Optimization has its limits. Creativity can’t really be optimized.

Yes, creativity is the opposite. Suppose you’re doing very good research in an area; your optimization scheme would have you stay there. But it’s better to take risks. Failure and frustration are key. Big breakthroughs, big changes, always come because at some moment you are taking yourself out of your comfort zone, and this will never be an optimization process. Optimizing everything results in missing opportunities sometimes. I think it’s important to really value and be careful with what you optimize.

What are you working on these days?

One challenge is using optimal transport in machine learning.

From a theoretical viewpoint, machine learning is just an optimization problem where you have a system, and you want to optimize some parameters, or features, so that the machine will do a certain number of tasks.

To classify images, optimal transport measures how similar two images are by comparing features like colors or textures and putting these features into alignment — transporting them — between the two images. This technique helps improve accuracy, making models more robust to changes or distortions.

These are very high-dimensional phenomena. You are trying to understand objects that have many features, many parameters, and every feature corresponds to one dimension. So if you have 50 features, you are in 50-dimensional space.

The higher the dimension where the object lives, the more complex the optimal transport problem is — it requires too much time, too much data to solve the problem, and you will never be able to do it. This is called the curse of dimensionality. Recently people have been trying to look at ways to avoid the curse of dimensionality. One idea is to develop a new type of optimal transport.

What’s the gist of it?

By collapsing some features, I reduce my optimal transport to a lower-dimensional space. Let’s say three dimensions is too large for me and I want to make it a one-dimensional problem. I take some points in my three-dimensional space and I project them onto a line. I solve the optimal transport on the line, I compute what I should do, and I repeat this for many, many lines. Then, using these results in dimension one, I try to reconstruct the original 3-D space by a sort of gluing together. It is not an obvious process.

It kind of sounds like the shadow of an object — a two-dimensional, square-ish shadow provides some information about the three-dimensional cube that casts the shadow.

It is like shadows. Another example is X-rays, which are 2-D images of your 3-D body. But if you do X-rays in enough directions you can essentially piece together the images and reconstruct your body.

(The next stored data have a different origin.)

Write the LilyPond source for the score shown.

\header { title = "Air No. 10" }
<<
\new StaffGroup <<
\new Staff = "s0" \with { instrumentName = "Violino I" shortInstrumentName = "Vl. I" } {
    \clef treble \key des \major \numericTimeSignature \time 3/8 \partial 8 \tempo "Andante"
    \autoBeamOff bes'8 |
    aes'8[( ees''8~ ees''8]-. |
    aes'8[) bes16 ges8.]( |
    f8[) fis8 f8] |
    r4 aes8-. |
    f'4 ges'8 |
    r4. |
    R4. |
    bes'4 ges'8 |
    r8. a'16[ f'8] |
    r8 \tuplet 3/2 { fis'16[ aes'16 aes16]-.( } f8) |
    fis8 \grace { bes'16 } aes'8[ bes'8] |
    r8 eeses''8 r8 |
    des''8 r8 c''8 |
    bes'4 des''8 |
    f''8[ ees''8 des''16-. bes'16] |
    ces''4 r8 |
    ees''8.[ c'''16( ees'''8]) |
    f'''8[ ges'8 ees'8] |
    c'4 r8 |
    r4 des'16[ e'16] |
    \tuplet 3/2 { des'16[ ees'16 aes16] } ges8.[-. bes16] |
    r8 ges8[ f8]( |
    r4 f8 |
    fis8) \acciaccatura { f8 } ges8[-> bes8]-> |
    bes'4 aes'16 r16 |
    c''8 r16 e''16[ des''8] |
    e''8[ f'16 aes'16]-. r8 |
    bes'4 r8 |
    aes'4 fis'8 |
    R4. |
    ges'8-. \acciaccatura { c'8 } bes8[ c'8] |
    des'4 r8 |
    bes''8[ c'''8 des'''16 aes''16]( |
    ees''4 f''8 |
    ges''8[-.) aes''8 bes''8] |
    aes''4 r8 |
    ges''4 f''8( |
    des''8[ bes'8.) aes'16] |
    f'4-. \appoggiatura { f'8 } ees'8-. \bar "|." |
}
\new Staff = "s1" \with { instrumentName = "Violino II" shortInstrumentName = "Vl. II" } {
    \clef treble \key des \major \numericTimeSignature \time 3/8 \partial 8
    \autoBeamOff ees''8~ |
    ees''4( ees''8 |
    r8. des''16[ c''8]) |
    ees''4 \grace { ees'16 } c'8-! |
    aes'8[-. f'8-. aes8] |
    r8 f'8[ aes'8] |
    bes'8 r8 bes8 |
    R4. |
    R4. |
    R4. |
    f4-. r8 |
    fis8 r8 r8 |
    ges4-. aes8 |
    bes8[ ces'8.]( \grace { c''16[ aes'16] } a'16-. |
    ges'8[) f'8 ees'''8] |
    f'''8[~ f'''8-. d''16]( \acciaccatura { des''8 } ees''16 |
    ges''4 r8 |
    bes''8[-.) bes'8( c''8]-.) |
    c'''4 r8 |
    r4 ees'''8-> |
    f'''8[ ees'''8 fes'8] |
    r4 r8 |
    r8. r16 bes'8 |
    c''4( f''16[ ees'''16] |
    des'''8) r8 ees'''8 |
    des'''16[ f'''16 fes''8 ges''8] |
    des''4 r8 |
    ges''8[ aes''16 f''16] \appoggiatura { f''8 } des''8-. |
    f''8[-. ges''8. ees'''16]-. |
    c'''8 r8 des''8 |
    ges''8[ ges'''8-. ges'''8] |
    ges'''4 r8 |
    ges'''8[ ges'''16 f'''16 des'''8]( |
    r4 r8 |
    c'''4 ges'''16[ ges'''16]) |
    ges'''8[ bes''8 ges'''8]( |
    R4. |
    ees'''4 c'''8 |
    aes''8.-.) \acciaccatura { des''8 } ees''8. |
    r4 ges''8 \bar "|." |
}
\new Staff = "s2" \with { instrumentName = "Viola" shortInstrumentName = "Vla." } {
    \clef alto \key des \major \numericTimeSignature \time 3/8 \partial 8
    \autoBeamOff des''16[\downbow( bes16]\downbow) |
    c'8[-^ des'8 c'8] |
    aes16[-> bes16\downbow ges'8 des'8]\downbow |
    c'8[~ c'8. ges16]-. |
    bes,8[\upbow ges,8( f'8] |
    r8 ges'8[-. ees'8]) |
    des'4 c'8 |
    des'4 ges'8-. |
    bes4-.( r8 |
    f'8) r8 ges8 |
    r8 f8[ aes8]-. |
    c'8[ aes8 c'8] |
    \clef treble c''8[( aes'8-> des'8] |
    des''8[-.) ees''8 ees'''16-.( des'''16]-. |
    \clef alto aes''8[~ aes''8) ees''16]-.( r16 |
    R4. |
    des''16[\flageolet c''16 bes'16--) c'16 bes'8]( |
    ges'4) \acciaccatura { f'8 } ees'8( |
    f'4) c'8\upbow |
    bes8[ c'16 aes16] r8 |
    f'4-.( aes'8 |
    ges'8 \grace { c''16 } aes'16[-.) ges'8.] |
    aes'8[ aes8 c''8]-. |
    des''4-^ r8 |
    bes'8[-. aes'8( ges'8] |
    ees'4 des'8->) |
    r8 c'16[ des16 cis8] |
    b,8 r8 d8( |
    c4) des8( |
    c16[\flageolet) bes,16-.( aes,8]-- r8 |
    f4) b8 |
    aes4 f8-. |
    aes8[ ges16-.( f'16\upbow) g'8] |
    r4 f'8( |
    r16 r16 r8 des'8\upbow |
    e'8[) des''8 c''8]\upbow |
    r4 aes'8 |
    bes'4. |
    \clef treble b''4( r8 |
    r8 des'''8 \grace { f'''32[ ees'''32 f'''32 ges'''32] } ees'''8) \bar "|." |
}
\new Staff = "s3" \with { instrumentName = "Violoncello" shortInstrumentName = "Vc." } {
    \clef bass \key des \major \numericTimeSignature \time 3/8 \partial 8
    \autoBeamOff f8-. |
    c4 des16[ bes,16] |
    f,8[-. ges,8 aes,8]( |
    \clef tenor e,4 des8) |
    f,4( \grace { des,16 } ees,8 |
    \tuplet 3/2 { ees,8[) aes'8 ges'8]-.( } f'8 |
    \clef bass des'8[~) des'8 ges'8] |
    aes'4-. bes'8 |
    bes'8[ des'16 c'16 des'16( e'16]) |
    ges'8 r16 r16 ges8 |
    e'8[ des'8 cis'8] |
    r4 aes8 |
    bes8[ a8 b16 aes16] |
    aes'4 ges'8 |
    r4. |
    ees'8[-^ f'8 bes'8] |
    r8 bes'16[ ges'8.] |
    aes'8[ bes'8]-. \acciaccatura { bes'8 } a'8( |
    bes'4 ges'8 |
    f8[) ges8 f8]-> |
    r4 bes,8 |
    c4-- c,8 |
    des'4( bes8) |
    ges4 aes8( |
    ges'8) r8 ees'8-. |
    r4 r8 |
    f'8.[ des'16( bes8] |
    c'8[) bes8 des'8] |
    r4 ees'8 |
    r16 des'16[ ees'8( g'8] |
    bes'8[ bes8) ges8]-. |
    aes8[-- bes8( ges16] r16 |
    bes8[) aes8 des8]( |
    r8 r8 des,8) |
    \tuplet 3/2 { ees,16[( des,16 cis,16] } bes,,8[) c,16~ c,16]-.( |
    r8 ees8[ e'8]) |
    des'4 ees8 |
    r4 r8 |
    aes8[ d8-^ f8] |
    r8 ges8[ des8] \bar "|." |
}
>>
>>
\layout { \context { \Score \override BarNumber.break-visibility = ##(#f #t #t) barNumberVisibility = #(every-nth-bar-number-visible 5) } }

Conquering the curse of dimensionality would help with A.I.’s shortcomings and limitations?

If we use some optimal transport techniques, perhaps this could make some of these optimization problems in machine learning more robust, more stable, more reliable, less biased, safer. That’s the meta principle.

And, in the interplay of pure and applied math, here the practical, real-world need is motivating new mathematics?

Exactly. The engineering of machine learning is very far ahead. But we don’t know why it works. There are few theorems; comparing what it can achieve to what we can prove, there is a huge gap. It is impressive, but mathematically it is still very difficult to explain why. So we cannot trust it enough. We want to make it better in many directions, and we want mathematics to help.